Configuration Reference
Kono uses a single declarative YAML configuration file.
Only YAML is supported. JSON and TOML are not supported to reduce complexity and avoid inconsistencies.
The top-level structure splits responsibilities into focused sections:
server— the data port that serves API trafficadmin— a separate port for health probes, metrics, and pprofobservability— metrics and tracing instrumentationrouting— flows, upstreams, and rate limiting
Root
schema: v1
debug: false
| Field | Type | Required | Default | Description |
|---|---|---|---|---|
schema | string | ✅ | — | Must be v1 |
debug | bool | false | Enables debug logging. Adds verbose output across router, scatter, and upstream components |
Server
The data port serves API traffic. Optionally protected by TLS or mTLS. The admin port and observability stack are configured in separate top-level sections — see Admin and Observability.
gateway:
server:
port: 7805
timeout: 20s
header_timeout: 5s
tls:
enabled: true
cert_file: /etc/kono/server.crt
key_file: /etc/kono/server.key
min_version: "1.2"
client_auth: require
client_ca_file: /etc/kono/client-ca.crt
| Field | Type | Required | Default | Description |
|---|---|---|---|---|
port | int | ✅ | — | Data port for API traffic |
timeout | duration | 5s | Read and write timeout for the data port | |
header_timeout | duration | 5s | Maximum time to read request headers.

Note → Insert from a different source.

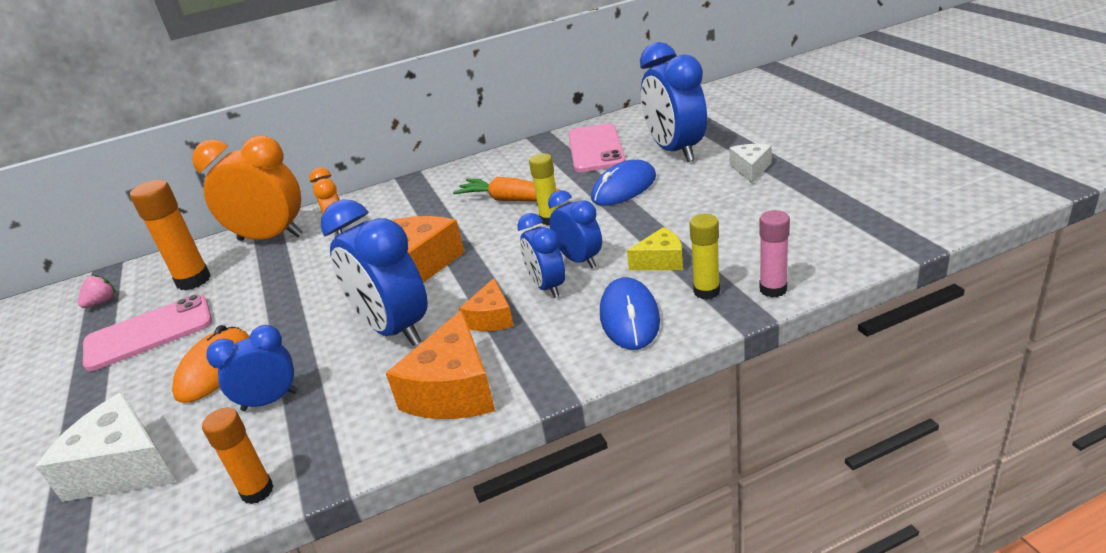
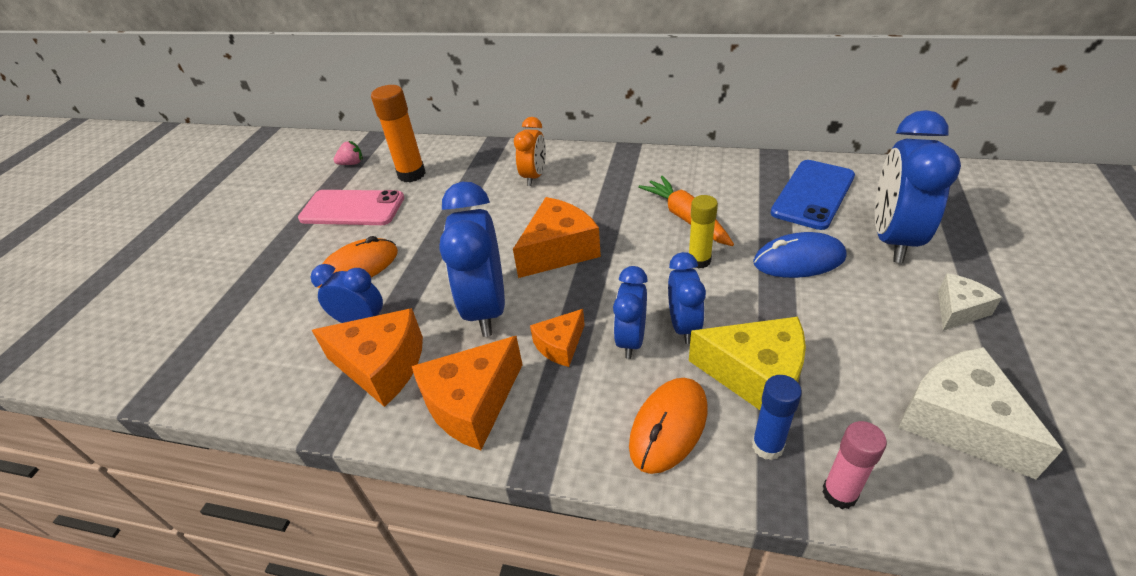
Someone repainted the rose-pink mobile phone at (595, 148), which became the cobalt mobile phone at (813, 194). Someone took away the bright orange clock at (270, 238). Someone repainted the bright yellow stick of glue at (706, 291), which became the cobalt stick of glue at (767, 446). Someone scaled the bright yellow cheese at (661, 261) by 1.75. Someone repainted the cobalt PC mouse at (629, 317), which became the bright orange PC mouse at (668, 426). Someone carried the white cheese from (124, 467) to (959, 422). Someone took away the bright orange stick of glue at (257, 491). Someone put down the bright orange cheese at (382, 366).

Defends against Slowloris-style attacks | |
tls.enabled | bool | false | Enable TLS on the data port | |
tls.cert_file | string | if enabled | — | Path to the server certificate (PEM) |
tls.key_file | string | if enabled | — | Path to the server private key (PEM) |
tls.min_version | string | 1.2 | Minimum TLS version: 1.2 or 1.3 | |
tls.client_auth | string | none | Client certificate policy: none, optional, or require | |
tls.client_ca_file | string | if not none | — | CA bundle used to verify client certificates |
Timeout nuance: timeout applies per request to reading the body and writing the response. For passthrough flows with long-lived connections (SSE, chunked transfer), set a high value or rely on upstream-side timeouts. Admin-side timeouts are configured independently — see Admin.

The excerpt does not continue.